Segment Start: TEXT

Member of Maharashtra Legislative Assembly
- In office (2009–2014)
- Succeeded by: Bharati Lavekar
- Constituency: Versova

Maharashtra Legislative Assembly
- In office (1985-1990), (1999-2004), (2004 – 2009)
- Preceded by: Hafiz Yusuf
- Constituency: Amboli Assembly constituency

Personal details
- Party: Indian National Congress
- Children: 3
- Occupation: Politician, Film Actor

= Baldev Khosa =

Indian politician

Baldev Khosa is an Indian film actor and politician from Maharashtra. He is a four term Member of the Maharashtra Legislative Assembly. He lost his seat in the 2014 election. He is most remembered for his role as Sukha in Punjabi film Putt Jattan De (1983).

==Family background and film career==
Khosa originally hails from village Jhandeana in Moga district, Punjab.

==Political career==
He was a close confidant of Sunil Dutt and entered politics with him for the first time when Dutt was elected to the Lok Sabha. Baldev Khosa was fielded from the then Amboli (Vidhan Sabha constituency) in Mumbai to fight the state Assembly elections in February 1985 and won. He Lost the 1990 election and then he didn't contest the next state election from Versova Constituency in 1995. In 1999, 2004 & 2009, he was consecutively elected to the Assembly. In 2014 and 2019, he lost the polls. He is a member of the Indian National Congress.

Segment End: TEXT
Segment Start: DATA SHOWN

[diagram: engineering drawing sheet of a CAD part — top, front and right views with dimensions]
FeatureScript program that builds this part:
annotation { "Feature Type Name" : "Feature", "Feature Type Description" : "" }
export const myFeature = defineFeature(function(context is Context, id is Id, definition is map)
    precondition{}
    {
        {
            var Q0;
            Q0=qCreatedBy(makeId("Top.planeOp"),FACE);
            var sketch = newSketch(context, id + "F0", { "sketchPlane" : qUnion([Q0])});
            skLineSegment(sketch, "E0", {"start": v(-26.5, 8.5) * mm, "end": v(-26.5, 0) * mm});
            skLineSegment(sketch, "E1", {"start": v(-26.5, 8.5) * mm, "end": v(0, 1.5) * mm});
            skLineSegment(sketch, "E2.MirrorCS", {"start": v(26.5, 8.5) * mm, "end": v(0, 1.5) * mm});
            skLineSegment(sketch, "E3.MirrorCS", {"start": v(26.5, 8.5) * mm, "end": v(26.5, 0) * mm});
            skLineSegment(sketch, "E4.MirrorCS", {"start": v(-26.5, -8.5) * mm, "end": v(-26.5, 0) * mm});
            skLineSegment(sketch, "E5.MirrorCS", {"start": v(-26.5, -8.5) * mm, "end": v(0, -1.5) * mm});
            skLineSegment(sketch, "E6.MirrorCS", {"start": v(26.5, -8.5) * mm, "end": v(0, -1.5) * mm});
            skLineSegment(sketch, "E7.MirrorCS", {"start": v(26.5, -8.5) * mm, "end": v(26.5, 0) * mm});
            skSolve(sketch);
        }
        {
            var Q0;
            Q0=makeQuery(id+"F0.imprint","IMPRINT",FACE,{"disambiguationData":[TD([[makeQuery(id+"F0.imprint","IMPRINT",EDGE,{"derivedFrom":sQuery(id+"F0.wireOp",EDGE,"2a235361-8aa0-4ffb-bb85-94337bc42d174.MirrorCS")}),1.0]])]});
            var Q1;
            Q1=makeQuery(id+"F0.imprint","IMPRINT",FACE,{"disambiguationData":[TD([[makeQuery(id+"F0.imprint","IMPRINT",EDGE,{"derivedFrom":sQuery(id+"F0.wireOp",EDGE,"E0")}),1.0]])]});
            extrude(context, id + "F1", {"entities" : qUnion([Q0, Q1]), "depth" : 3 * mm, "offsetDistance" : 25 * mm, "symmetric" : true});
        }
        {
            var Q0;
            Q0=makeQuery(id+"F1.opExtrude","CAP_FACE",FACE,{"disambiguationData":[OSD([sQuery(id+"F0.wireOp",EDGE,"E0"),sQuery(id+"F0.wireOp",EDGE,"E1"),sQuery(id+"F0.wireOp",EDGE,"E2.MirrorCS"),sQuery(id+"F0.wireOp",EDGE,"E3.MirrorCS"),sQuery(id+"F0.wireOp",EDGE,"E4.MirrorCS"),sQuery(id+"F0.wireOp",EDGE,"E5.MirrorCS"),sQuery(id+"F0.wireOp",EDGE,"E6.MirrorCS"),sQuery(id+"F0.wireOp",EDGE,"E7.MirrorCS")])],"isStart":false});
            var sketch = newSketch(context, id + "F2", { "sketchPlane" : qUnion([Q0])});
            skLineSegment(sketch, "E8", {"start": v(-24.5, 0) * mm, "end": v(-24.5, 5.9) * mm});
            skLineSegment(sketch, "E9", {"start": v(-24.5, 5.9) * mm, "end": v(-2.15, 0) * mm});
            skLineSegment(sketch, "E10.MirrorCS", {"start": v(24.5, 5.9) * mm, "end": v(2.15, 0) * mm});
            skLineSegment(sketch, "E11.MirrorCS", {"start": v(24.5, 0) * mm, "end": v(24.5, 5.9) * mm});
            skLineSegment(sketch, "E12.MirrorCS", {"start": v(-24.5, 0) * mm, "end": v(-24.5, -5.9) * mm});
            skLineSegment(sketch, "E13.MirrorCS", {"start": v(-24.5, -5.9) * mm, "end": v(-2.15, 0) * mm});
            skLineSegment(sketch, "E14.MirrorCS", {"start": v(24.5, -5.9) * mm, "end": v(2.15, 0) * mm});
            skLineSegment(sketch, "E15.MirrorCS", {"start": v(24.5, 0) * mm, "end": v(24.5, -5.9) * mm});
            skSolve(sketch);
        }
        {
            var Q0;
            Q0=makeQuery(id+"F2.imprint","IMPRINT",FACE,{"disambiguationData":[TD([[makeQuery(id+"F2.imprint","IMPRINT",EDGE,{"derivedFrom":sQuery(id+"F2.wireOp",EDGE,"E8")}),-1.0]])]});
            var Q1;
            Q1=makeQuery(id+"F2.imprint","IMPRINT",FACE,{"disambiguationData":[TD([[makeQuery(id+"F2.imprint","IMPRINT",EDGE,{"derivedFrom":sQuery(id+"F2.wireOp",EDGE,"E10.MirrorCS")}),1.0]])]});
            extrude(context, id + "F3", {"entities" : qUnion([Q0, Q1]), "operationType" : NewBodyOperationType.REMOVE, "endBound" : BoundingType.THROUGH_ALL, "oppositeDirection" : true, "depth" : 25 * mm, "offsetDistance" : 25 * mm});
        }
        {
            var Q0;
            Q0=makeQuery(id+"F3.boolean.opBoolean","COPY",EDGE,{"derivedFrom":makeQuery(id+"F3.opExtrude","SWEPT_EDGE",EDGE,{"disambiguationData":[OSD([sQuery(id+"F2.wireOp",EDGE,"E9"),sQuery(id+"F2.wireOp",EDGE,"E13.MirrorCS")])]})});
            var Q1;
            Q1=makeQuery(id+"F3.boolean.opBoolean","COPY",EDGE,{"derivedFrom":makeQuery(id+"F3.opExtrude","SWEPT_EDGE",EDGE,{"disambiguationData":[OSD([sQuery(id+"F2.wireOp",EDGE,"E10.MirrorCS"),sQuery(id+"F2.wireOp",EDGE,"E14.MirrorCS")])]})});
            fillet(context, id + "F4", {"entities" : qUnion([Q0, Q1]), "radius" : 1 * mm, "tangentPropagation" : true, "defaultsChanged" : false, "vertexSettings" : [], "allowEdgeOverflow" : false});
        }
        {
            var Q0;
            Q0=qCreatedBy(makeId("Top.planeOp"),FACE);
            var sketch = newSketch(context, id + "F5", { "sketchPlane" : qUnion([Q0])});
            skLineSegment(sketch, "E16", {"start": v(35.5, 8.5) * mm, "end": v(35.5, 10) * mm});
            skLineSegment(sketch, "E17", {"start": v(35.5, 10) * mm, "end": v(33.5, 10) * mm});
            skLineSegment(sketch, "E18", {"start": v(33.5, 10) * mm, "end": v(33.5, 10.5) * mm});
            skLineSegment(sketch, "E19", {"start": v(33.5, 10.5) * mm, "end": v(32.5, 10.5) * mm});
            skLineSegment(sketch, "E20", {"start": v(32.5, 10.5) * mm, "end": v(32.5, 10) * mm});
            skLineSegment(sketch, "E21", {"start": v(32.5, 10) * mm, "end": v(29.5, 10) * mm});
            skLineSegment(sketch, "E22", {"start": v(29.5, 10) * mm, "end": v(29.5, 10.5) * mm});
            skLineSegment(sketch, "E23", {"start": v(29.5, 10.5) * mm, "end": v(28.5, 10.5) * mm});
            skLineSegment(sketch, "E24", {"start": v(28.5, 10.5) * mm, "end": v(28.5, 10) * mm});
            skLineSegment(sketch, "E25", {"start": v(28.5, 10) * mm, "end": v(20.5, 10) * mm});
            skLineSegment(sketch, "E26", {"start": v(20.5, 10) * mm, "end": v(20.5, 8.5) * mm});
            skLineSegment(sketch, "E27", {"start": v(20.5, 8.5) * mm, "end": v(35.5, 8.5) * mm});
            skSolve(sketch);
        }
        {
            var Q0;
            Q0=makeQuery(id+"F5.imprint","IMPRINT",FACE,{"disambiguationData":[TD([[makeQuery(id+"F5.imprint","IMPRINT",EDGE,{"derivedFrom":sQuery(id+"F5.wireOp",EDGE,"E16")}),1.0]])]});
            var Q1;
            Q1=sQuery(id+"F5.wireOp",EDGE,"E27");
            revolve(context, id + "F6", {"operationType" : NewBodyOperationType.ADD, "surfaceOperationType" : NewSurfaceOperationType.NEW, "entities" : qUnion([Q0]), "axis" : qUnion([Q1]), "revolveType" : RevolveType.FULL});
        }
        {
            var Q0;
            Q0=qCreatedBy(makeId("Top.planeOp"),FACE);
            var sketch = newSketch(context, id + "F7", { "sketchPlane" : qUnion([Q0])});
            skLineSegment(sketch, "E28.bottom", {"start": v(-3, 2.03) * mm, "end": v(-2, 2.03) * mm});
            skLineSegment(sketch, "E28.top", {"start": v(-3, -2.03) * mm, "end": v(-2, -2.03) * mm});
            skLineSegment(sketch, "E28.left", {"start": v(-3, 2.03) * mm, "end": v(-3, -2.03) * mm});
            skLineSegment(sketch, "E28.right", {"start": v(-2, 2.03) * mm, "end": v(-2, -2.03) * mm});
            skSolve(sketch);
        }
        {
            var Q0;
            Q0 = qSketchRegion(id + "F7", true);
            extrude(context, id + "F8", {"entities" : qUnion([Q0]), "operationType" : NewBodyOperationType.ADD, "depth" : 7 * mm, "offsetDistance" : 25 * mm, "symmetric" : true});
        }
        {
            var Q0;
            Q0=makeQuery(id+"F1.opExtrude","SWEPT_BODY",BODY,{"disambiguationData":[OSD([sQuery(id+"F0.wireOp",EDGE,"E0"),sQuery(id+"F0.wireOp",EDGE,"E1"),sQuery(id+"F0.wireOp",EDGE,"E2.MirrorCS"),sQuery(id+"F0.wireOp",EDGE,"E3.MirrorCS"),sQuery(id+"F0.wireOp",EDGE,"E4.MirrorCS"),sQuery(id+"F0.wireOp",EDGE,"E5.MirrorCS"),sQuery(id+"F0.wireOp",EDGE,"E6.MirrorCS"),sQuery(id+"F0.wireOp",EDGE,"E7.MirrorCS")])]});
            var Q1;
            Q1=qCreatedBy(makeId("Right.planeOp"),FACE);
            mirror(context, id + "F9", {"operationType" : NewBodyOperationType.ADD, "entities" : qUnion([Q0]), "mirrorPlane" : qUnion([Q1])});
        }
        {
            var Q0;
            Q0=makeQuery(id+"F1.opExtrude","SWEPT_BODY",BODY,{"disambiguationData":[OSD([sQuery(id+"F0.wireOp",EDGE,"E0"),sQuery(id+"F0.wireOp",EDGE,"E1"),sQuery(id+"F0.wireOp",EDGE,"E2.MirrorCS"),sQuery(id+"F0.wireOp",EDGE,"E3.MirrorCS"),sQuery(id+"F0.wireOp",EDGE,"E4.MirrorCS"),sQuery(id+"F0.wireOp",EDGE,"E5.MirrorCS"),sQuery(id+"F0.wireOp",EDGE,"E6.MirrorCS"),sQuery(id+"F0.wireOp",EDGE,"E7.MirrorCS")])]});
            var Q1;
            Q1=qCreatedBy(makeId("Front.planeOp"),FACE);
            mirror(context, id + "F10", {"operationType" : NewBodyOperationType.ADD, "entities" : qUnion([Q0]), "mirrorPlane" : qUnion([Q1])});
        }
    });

Segment End: DATA SHOWN

## TASKS
[1] In the Baldev Khosa text, what film is he most remembered for, and what role did he play in it?
[2] Sum up the Baldev Khosa text in two sentences.
[3] Please reproduce the Baldev Khosa text word for word between "Baldev Khosa is" and "Moga district, Punjab.", inclusive.

## RESPONSES
[1] He is most remembered for playing Sukha in the Punjabi film Putt Jattan De (1983).

[2] Baldev Khosa is an Indian film actor and politician from Maharashtra, best remembered for playing Sukha in the Punjabi film Putt Jattan De (1983). A member of the Indian National Congress, he won a state Assembly seat from Amboli in 1985 and served four terms as a Member of the Maharashtra Legislative Assembly, but he lost the polls in 2014 and 2019.

[3]
Baldev Khosa is an Indian film actor and politician from Maharashtra. He is a four term Member of the Maharashtra Legislative Assembly. He lost his seat in the 2014 election. He is most remembered for his role as Sukha in Punjabi film Putt Jattan De (1983).

==Family background and film career==
Khosa originally hails from village Jhandeana in Moga district, Punjab.